L’analogia non va presa alla lettera, ma aiuta a visualizzare la capacità di certe strutture ideologiche di sopravvivere alla propria apparente sconfitta. In questa prospettiva, il rapporto tra nazismo e comunismo non è solo quello di due finti nemici storici, ma di due veri alleati: i due sistemi che si sono spartiti la Polonia come un panino, che hanno condannato a morte tutti gli ebrei che erano scappati in Unione Sovietica, che hanno permesso al Terzo Reich le guerre lampo grazie alle forniture di materie prime che arrivavano sottocosto da Stalin. Pur contrapponendosi, hanno condiviso tratti profondi: il controllo totale della società, la soppressione del dissenso, l’uso sistematico della paura. Definirli «gemelli» significa riconoscere che entrambi hanno incarnato, in modi diversi, una stessa deriva del pensiero politico moderno.
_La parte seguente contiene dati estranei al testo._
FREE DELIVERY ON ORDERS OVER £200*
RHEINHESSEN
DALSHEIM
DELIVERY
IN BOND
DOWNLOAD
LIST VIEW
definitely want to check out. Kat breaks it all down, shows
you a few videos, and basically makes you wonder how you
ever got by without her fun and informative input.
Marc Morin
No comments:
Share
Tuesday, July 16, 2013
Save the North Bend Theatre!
Così, come nel mondo narrativo gli Horcrux rendono difficile la sconfitta definitiva del male, nella storia reale certe idee e pratiche continuano a lasciare tracce, richiedendo uno sforzo costante di comprensione critica e vigilanza per impedirne il ritorno sotto nuove forme.
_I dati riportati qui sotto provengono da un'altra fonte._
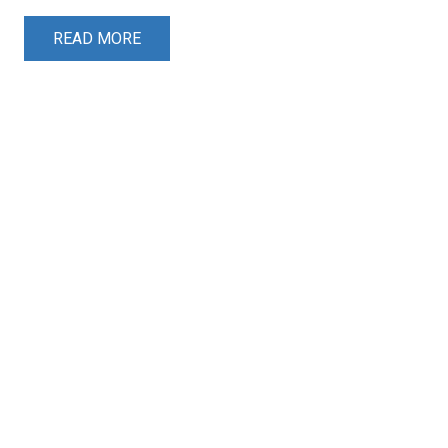
READ MORE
Una delle forme di ritorno del nazifascismo è l’antifascismo. La liberazione celebrata il 25 aprile fu un’occupazione militare in conseguenza a una guerra persa. La guerra la fece, la cominciò, la dichiarò l’Italia che con poche eccezioni era entusiasticamente fascista. Il fascismo permetteva di dividere tra noi, buoni, e loro, cattivi. Permetteva di insultare, permetteva di disprezzare. Era pura e gratuita arroganza. Permetteva di uccidere impunemente, per esempio Matteotti. Il 25 aprile pomeriggio tutti furono antifascisti. L’antifascismo era semplicemente arroganza, divideva tra noi e loro, noi e buoni e loro cattivi, permetteva impunemente di uccidere, per esempio il filosofo Gentile. Il fascismo fu un fenomeno ripugnante. L’antifascismo ha ancora una dignità o è ormai un fenomeno ripugnante? I conti mai fatti con il sangue dei vinti, l’incapacità a condannare il comunismo, firmatario del patto Ribbentrop-Molotov, dittatura atroce e senza giustificazioni, le distanze mai prese dal terrorismo rosso, l’affetto mai rinnegato per il terrorismo palestinese rendono l’antifascismo uno dei contenitori grazie al quale l’anima frammentata del mostro traversa i decenni, speriamo non i secoli. Che i morti seppelliscano i morti. I sette fratelli Govoni massacrati nella seconda strage di Cento possono seppellire i sette fratelli Cervi?
La Costituzione nata con l’antifascismo non è anticomunista. Non ha evitato scempi come per esempio via Lenin, via Che Guevara, via Mao. La Costituzione nata con l’antifascismo non ha alcuna capacità di protezione delle libertà elementari dell’individuo, come si è visto nella dittatura pandemica, durante la quale sono stati violati anche i trattati di Norimberga, Helsinki e Oviedo. La nostra Corte costituzionale ha evidenziato come la Costituzione non sia stata violata in queste imposizioni gravissime: la nostra Costituzione è deficitaria, non protegge nemmeno la libertà dell’individuo a non essere costretto ad ammalarsi per fare da cavia e da fornitore di denaro alle grandi case farmaceutiche. La Costituzione è nata con l’antifascismo non ha alcuna capacità nella protezione del rispetto della fede religiosa dell’individuo, costringendo persone credenti o semplicemente etiche, a pagare con le loro tasse, l’aborto volontario, imposizione che queste persone, io per prima, trovano ripugnante. La nostra Costituzione permette che tre cittadini al giorno vengano incarcerati innocenti perché la loro innocenza sia forse riconosciuta dopo mesi, se non dopo anni, e che nessuno paghi per questi errori tragici. Questa è un’eredità diretta dal fascismo. Il momento è venuto di liberarci del fascismo e di tutti i suoi retaggi.